## WHAT YOU ARE ASKED TO DO
The answer should be every line below, repeated exactly, with the images left out.

GIVEN INFORMATION: Begin

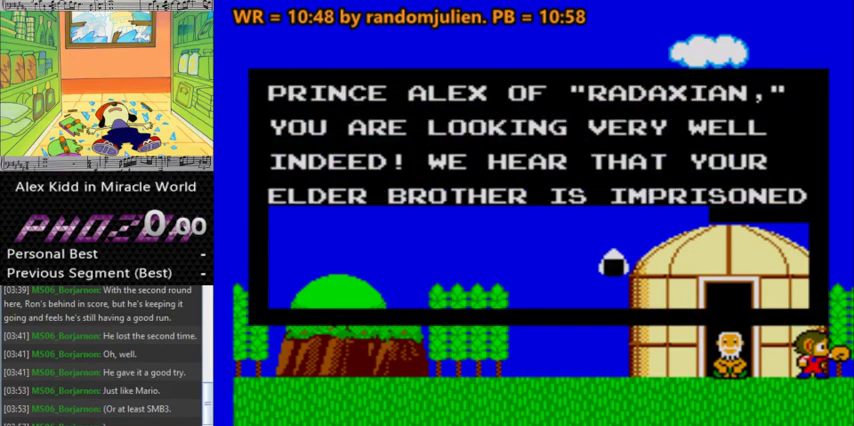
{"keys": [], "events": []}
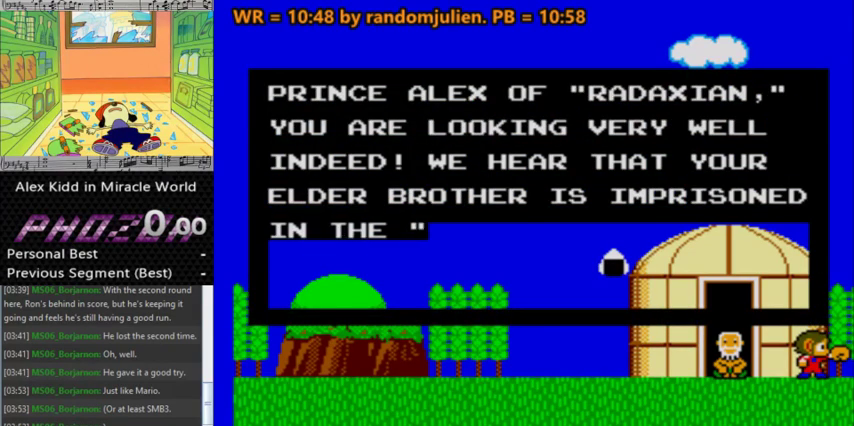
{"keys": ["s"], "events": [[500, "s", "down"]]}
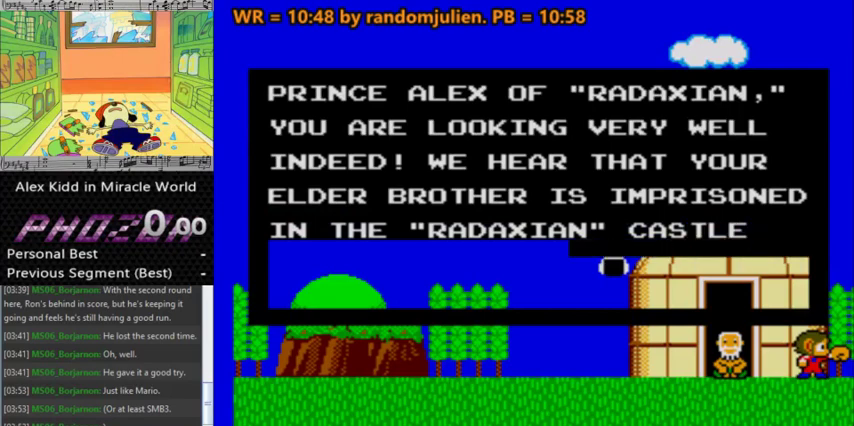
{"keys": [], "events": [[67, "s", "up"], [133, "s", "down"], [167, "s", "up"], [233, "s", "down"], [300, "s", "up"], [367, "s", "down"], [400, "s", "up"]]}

GIVEN INFORMATION: End

## TASK ANSWER
{"keys": [], "events": []}
{"keys": ["s"], "events": [[500, "s", "down"]]}
{"keys": [], "events": [[67, "s", "up"], [133, "s", "down"], [167, "s", "up"], [233, "s", "down"], [300, "s", "up"], [367, "s", "down"], [400, "s", "up"]]}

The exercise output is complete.